-- WHAT YOU NEED TO DO --
Wherever a line of the data contains "cancer", copy that line.

━━━ ENTRIES SUPPLIED

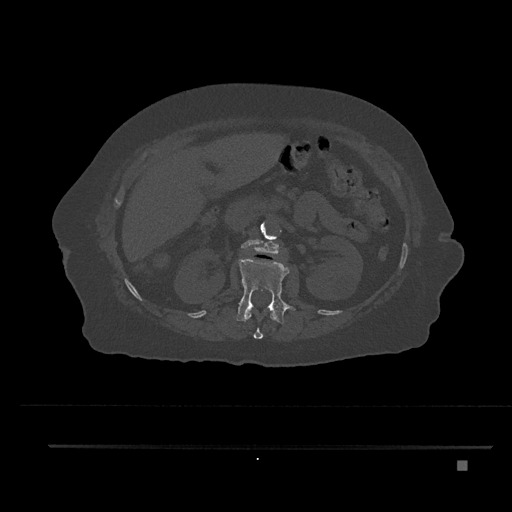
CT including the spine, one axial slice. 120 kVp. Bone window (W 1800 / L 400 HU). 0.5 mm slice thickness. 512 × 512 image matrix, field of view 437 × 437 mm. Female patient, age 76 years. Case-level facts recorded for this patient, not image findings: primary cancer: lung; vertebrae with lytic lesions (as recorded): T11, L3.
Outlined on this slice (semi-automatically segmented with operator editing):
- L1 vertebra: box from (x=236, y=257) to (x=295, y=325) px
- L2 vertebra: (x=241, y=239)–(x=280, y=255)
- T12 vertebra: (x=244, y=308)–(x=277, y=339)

━━━━━━
━━━ ENTRIES SUPPLIED

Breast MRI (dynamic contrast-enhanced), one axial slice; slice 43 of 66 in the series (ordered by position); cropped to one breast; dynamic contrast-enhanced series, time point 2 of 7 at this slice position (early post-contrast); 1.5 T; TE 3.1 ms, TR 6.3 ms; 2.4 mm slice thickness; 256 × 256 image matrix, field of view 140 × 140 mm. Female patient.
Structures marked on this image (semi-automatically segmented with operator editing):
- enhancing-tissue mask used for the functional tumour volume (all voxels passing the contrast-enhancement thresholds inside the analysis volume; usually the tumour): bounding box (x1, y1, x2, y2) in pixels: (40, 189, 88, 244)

━━━━━━
━━━ ENTRIES SUPPLIED

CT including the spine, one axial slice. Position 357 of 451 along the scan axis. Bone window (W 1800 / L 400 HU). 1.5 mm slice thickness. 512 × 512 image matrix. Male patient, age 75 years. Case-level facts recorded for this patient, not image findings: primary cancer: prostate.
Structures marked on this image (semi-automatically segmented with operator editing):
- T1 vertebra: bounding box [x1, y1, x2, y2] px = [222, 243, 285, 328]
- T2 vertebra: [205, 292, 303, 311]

━━━━━━

-- YOUR SOLUTION --
CT including the spine, one axial slice. 120 kVp. Bone window (W 1800 / L 400 HU). 0.5 mm slice thickness. 512 × 512 image matrix, field of view 437 × 437 mm. Female patient, age 76 years. Case-level facts recorded for this patient, not image findings: primary cancer: lung; vertebrae with lytic lesions (as recorded): T11, L3.
CT including the spine, one axial slice. Position 357 of 451 along the scan axis. Bone window (W 1800 / L 400 HU). 1.5 mm slice thickness. 512 × 512 image matrix. Male patient, age 75 years. Case-level facts recorded for this patient, not image findings: primary cancer: prostate.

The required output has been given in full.